HYLTON HIGH & HEALTH CARE/SP VOICE/ AUGUST 09

Recently the Washington Post featured an interesting article on Hylton High, a public high school in not too far off Woodbridge, Virginia. Apparently, the boy’s baseball field at Hylton has “a $50,000 press box, a posh locker room and a modern concession stand.” Big deal, you say, we have a very nice baseball facility at our very own Severna Park High and having nice facilities for scholar athletes is not a crime. The problem is that Hylton’s girl’s softball field is currently not quite up to the standards of the boy’s baseball facility. In fact, the field is in horrible shape and its facilities consist of nothing more than a faded wooden shed and a port-a-potty.

Thankfully, Hylton along with 47 other school systems throughout our nation is under investigation by federal officials for violation of Title IX, the groundbreaking 1972 federal law that requires any institution that receives federal funding to provide equal athletic opportunities and facilities for both sexes.

This is a good thing. I believe that Title IX, like the 1964 Civil Rights Act, has been critical to ensuring equal opportunity for millions of our nation’s citizens. I am old enough to remember when area high schools either did not offer women’s sports or treated the female athletes like second-class citizens. Looking back it is shameful that so many young women were unable to achieve their potential due to the sexist and archaic thinking of the time regarding women’s roles in society and on the athletic field

Today, any principal at an Anne Arundel County high school who would try to make the case that the male high school athletes of the school deserve better facilities than the females would be run out of town on a rail. Imagine Patrick Bathras, the currently principal of Severna Park informing Lil Shelton or Carin Peterson that due to the sex of the players on their championship teams they would be receiving far less in facilities and resources for their programs.

Title IX is proof that since the 1960’s most Americans have developed a strong antipathy to prejudice and injustice, particularly in the area of education.

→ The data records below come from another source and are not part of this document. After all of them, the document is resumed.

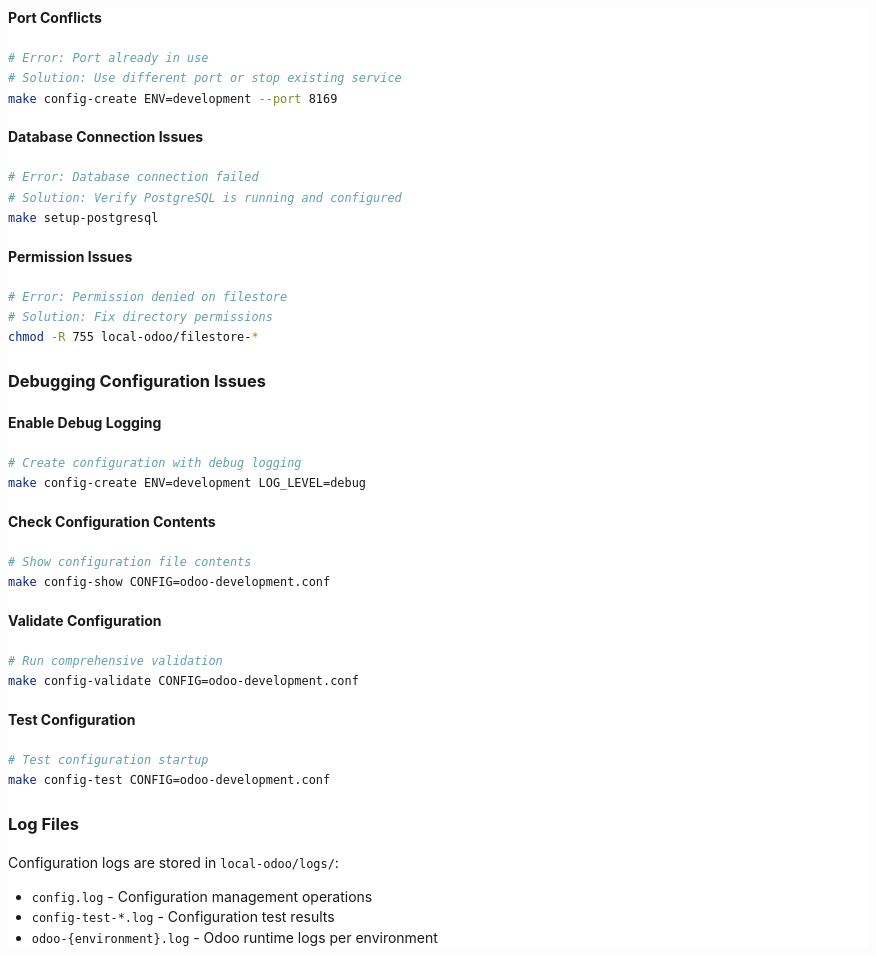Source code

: #### Port Conflicts
```bash
# Error: Port already in use
# Solution: Use different port or stop existing service
make config-create ENV=development --port 8169
```

#### Database Connection Issues
```bash
# Error: Database connection failed
# Solution: Verify PostgreSQL is running and configured
make setup-postgresql
```

#### Permission Issues
```bash
# Error: Permission denied on filestore
# Solution: Fix directory permissions
chmod -R 755 local-odoo/filestore-*
```

### Debugging Configuration Issues

#### Enable Debug Logging
```bash
# Create configuration with debug logging
make config-create ENV=development LOG_LEVEL=debug
```

#### Check Configuration Contents
```bash
# Show configuration file contents
make config-show CONFIG=odoo-development.conf
```

#### Validate Configuration
```bash
# Run comprehensive validation
make config-validate CONFIG=odoo-development.conf
```

#### Test Configuration
```bash
# Test configuration startup
make config-test CONFIG=odoo-development.conf
```

### Log Files

Configuration logs are stored in `local-odoo/logs/`:

- `config.log` - Configuration management operations
- `config-test-*.log` - Configuration test results
- `odoo-{environment}.log` - Odoo runtime logs per environment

Our schools are symbols of our society’s faith in the future and the embodiment of the idea that every child be they male, female, Black, Red, Brown, Yellow or White should be treated fairly. We as a nation have come to believe that “Injustice anywhere is a threat to justice everywhere.”

This brings me to the subject of health care. Over the last few months, hordes of lobbyists have descended on Congress to “help” pass a comprehensive health care bill. The effort has stalled due to the usual scare tactics of the right. In addition, senior Democratic leaders seem hell bent on seeking the cooperation of the very people, namely the leaders of our nation’s health insurance industry, who got us into this mess in the first place.

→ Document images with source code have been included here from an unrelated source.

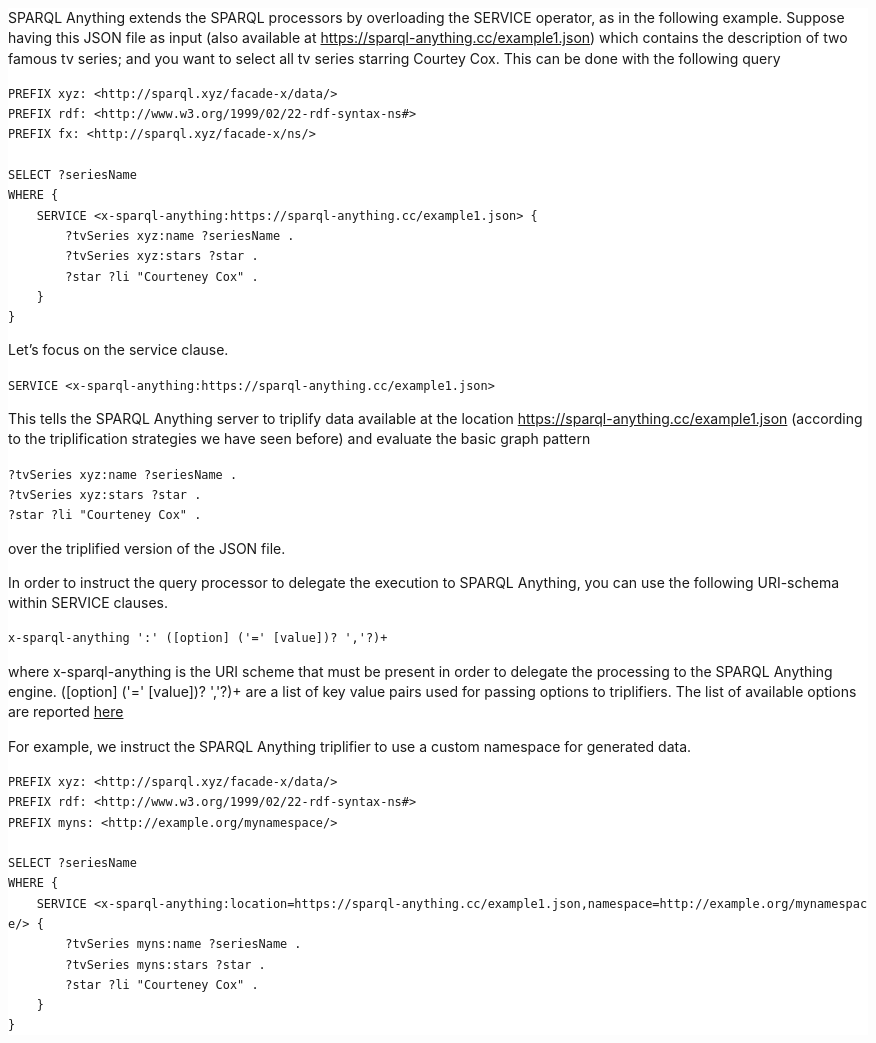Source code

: SPARQL Anything extends the SPARQL processors by overloading the SERVICE operator, as in the following example. 
Suppose having this JSON file as input (also available at https://sparql-anything.cc/example1.json) which contains the description of two famous tv series; and you want to select all tv series starring Courtey Cox.
This can be done with the following query

```sparql
PREFIX xyz: <http://sparql.xyz/facade-x/data/>
PREFIX rdf: <http://www.w3.org/1999/02/22-rdf-syntax-ns#>
PREFIX fx: <http://sparql.xyz/facade-x/ns/>

SELECT ?seriesName
WHERE {
    SERVICE <x-sparql-anything:https://sparql-anything.cc/example1.json> {
        ?tvSeries xyz:name ?seriesName .
        ?tvSeries xyz:stars ?star .
        ?star ?li "Courteney Cox" .
    }
}
```

Let’s focus on the service clause.

```
SERVICE <x-sparql-anything:https://sparql-anything.cc/example1.json>
```

This tells the SPARQL Anything server to triplify data available at the location https://sparql-anything.cc/example1.json (according to the triplification strategies we have seen before) and evaluate the basic graph pattern

```
?tvSeries xyz:name ?seriesName .
?tvSeries xyz:stars ?star .
?star ?li "Courteney Cox" .
```

over the triplified version of the JSON file.

In order to instruct the query processor to delegate the execution to SPARQL Anything, you can use the following URI-schema within SERVICE clauses.

```x-sparql-anything ':' ([option] ('=' [value])? ','?)+```

where x-sparql-anything is the URI scheme that must be present in order to delegate the processing to the SPARQL Anything engine. ([option] ('=' [value])? ','?)+ are a list of key value pairs used for passing options to triplifiers. 
The list of available options are reported [here](README.md#general-purpose-options)

For example, we instruct the SPARQL Anything triplifier to use a custom namespace for generated data.

```sparql
PREFIX xyz: <http://sparql.xyz/facade-x/data/>
PREFIX rdf: <http://www.w3.org/1999/02/22-rdf-syntax-ns#>
PREFIX myns: <http://example.org/mynamespace/>

SELECT ?seriesName
WHERE {
    SERVICE <x-sparql-anything:location=https://sparql-anything.cc/example1.json,namespace=http://example.org/mynamespace/> {
        ?tvSeries myns:name ?seriesName .
        ?tvSeries myns:stars ?star .
        ?star ?li "Courteney Cox" .
    }
}
```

In general, Americans are not big fans of what the right calls “class warfare.” Most of us do not care that our neighbor or brother in law has a nicer car or bigger house. The reason is that a Honda Civic will get you from here to there just as well as a Maserati and the roof of a tiny cottage will keep the rain off you just as well as that of a million dollar mansion. However, at the same time, for services that are vital to everyone like schools, roads and public safety institutions, we insist that everyone be treated equitably. The classrooms at Severna Park High are the same for both rich kids and poor ones. The fire truck that comes to the millionaire’s house is the same one that comes to an apartment building. The problem is that we as a people seem to insist on fairness when it comes to old age pensions, fire trucks and softball fields but many suddenly abandon this critical concept when it comes to health care.

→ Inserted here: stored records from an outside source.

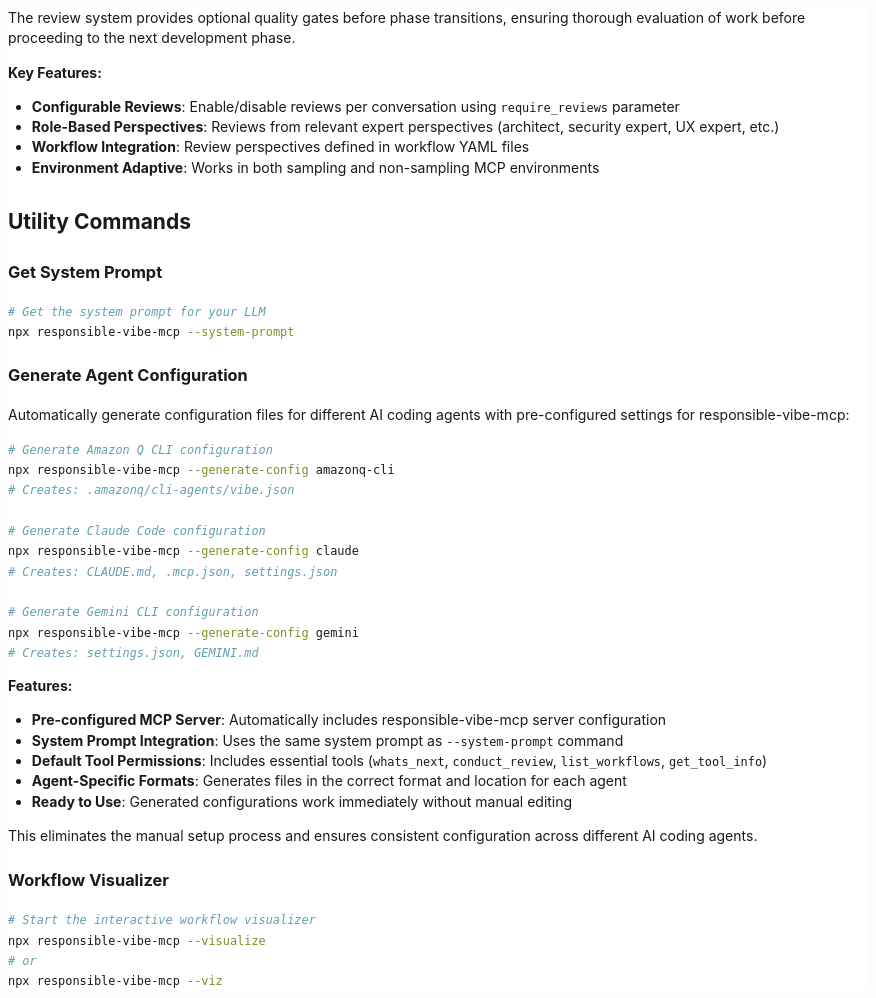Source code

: The review system provides optional quality gates before phase transitions, ensuring thorough evaluation of work before proceeding to the next development phase.

**Key Features:**

- **Configurable Reviews**: Enable/disable reviews per conversation using `require_reviews` parameter
- **Role-Based Perspectives**: Reviews from relevant expert perspectives (architect, security expert, UX expert, etc.)
- **Workflow Integration**: Review perspectives defined in workflow YAML files
- **Environment Adaptive**: Works in both sampling and non-sampling MCP environments

## Utility Commands

### Get System Prompt

```bash
# Get the system prompt for your LLM
npx responsible-vibe-mcp --system-prompt
```

### Generate Agent Configuration

Automatically generate configuration files for different AI coding agents with pre-configured settings for responsible-vibe-mcp:

```bash
# Generate Amazon Q CLI configuration
npx responsible-vibe-mcp --generate-config amazonq-cli
# Creates: .amazonq/cli-agents/vibe.json

# Generate Claude Code configuration
npx responsible-vibe-mcp --generate-config claude
# Creates: CLAUDE.md, .mcp.json, settings.json

# Generate Gemini CLI configuration
npx responsible-vibe-mcp --generate-config gemini
# Creates: settings.json, GEMINI.md
```

**Features:**

- **Pre-configured MCP Server**: Automatically includes responsible-vibe-mcp server configuration
- **System Prompt Integration**: Uses the same system prompt as `--system-prompt` command
- **Default Tool Permissions**: Includes essential tools (`whats_next`, `conduct_review`, `list_workflows`, `get_tool_info`)
- **Agent-Specific Formats**: Generates files in the correct format and location for each agent
- **Ready to Use**: Generated configurations work immediately without manual editing

This eliminates the manual setup process and ensures consistent configuration across different AI coding agents.

### Workflow Visualizer

```bash
# Start the interactive workflow visualizer
npx responsible-vibe-mcp --visualize
# or
npx responsible-vibe-mcp --viz
```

With this in mind one wonders why the current administration has been so anxious to avoid promoting a single payer system. Every other modern industrialized nation in the world save for Turkey and Mexico has a plan where EVERYONE pays in and EVERYONE is covered. In most of the aforementioned nations, those who can afford higher levels of care can purchase it if they wish, but at the same time, they know that even if they should lose all of their money they would still be able to get quality care. In short, access to health care in most modern nations of the world is based not on where you work or how wealthy you are but on the fact that you are a citizen.

What then is the solution, I believe that Bernard F. Erlanger of New York, NY has the right idea. In a letter to the New York Times on 23 July, he brilliantly pointed out that:

We already have a successful federal health care program: Medicare. Even many physicians prefer it over the various programs sold by insurance companies. Why don’t we just gradually lower the age of eligibility until all Americans are covered? Or is that too easy?

I could not agree more.

Today Ontario turns out more automobiles than the state of Michigan; the reason is that they spend 2000 dollars less a vehicle because the Canadian government rather than the automobile companies in Canada provide for their workers health care. Ergo, universal care is not just a social justice issue, but an economic one as well. Common decency and fairness demand that we extend a Medicare like health care system to every American. Those who oppose such a plan are either too selfish or too clueless to understand what is at stake. Title IX is wonderful initiative because it ensures a level of fairness and equal treatment. We would do well as a nation to apply the same kind of thinking in solving our health care crisis.